READING TEXT:

☆ ☆ ☆ ☆ ☆ ☆ ☆

CHINA has seen fast growth in service imports since it joined the World Trade Organization in 2001, according to a report released by China’s Ministry of Commerce at the China International Import Expo in Shanghai yesterday.

The report revealed that service imports surged to US$467.6 billion in 2017 from US$39.3 billion in 2001, with its global share increasing to 9 percent from 2.6 percent, lifting its world ranking from 10th to second place.

It is the first report on service imports to be issued by the Chinese government.

China’s cumulative service imports are expected to exceed US$2.5 trillion in the next five years, the report said. The country’s service imports will account for more than 10 percent of global service imports, contributing over 20 percent to total global growth in the next five years.

During the same period, China will see more than US$700 billion of cumulative imports in emerging services, including charges for the use of intellectual property, telecommunications, computer and information services, financial services, and personal cultural and recreational services.

Xian Guoyi, head of the service trade department at the commerce ministry, said China’s service imports not only met the needs of the Chinese people for a better life and facilitated domestic industrial structural transformation and upgrading, but also brought new opportunities for global trade growth.

“We will continue to expand the opening-up of the service sector, improve the service system for service imports, create a sound market environment, deepen multilateral and bilateral trade cooperation, and increase imports of high-quality services,” Xian said.

Over the past five years, with the average global annual growth rate being 3 percent, China’s service imports maintained an average annual growth rate of 10.7 percent.

In the next five years, China’s imports of travel services are expected to exceed US$1.4 trillion, while Chinese tourists will make an estimated total of 700 million outbound trips as the country’s consumption power grows, thus “becoming an important driver of the global economic growth,” Xian said.

China has been the world’s biggest spender on outbound travel for six consecutive years. In 2017, the spending by Chinese tourists was close to a fifth of the total global travel revenue.

Last year, China spent US$28.74 billion on imports of charges for the use of intellectual property, up nearly 14 folds from 2001, the report said. The United States was the top source for such imports, followed by Japan and Germany.

Most of China’s charges for the use of intellectual property imports went to patents, trademarks and copyrights, according to the report. In 2017, import of charges for the use of intellectual property accounted for 6.1 percent of China’s total service imports.

China has always been an important player in, active builder and firm defender of international property rules, the commerce ministry said.

☆ ☆ ☆ ☆ ☆ ☆ ☆

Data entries
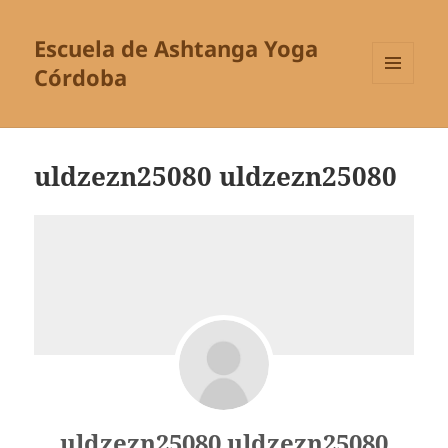
Escuela de Ashtanga Yoga
Córdoba
MENÚ
Y
WIDGETS
uldzezn25080 uldzezn25080
uldzezn25080 uldzezn25080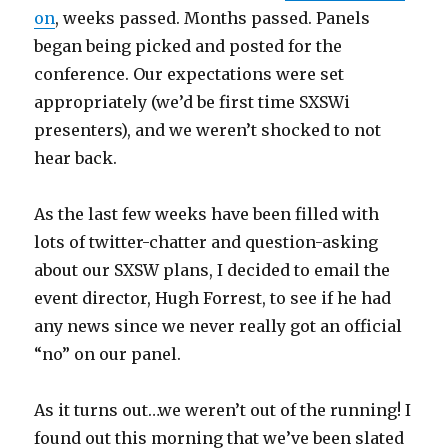
on
, weeks passed. Months passed. Panels
began being picked and posted for the
conference. Our expectations were set
appropriately (we’d be first time SXSWi
presenters), and we weren’t shocked to not
hear back.
As the last few weeks have been filled with
lots of twitter-chatter and question-asking
about our SXSW plans, I decided to email the
event director, Hugh Forrest, to see if he had
any news since we never really got an official
“no” on our panel.
As it turns out…we weren’t out of the running! I
found out this morning that we’ve been slated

☆ ☆ ☆ ☆ ☆ ☆ ☆

TASKS AND EXERCISES:
A. Reproduce the passage of the article on China's service imports that runs from "China has been" up to and including "total service imports.".
B. According to the article on China's service imports, what was China's world ranking in service imports in 2017?

ANSWERS TO THIS EXERCISE:
A.
China has been the world’s biggest spender on outbound travel for six consecutive years. In 2017, the spending by Chinese tourists was close to a fifth of the total global travel revenue.

Last year, China spent US$28.74 billion on imports of charges for the use of intellectual property, up nearly 14 folds from 2001, the report said. The United States was the top source for such imports, followed by Japan and Germany.

Most of China’s charges for the use of intellectual property imports went to patents, trademarks and copyrights, according to the report. In 2017, import of charges for the use of intellectual property accounted for 6.1 percent of China’s total service imports.

B. Second place.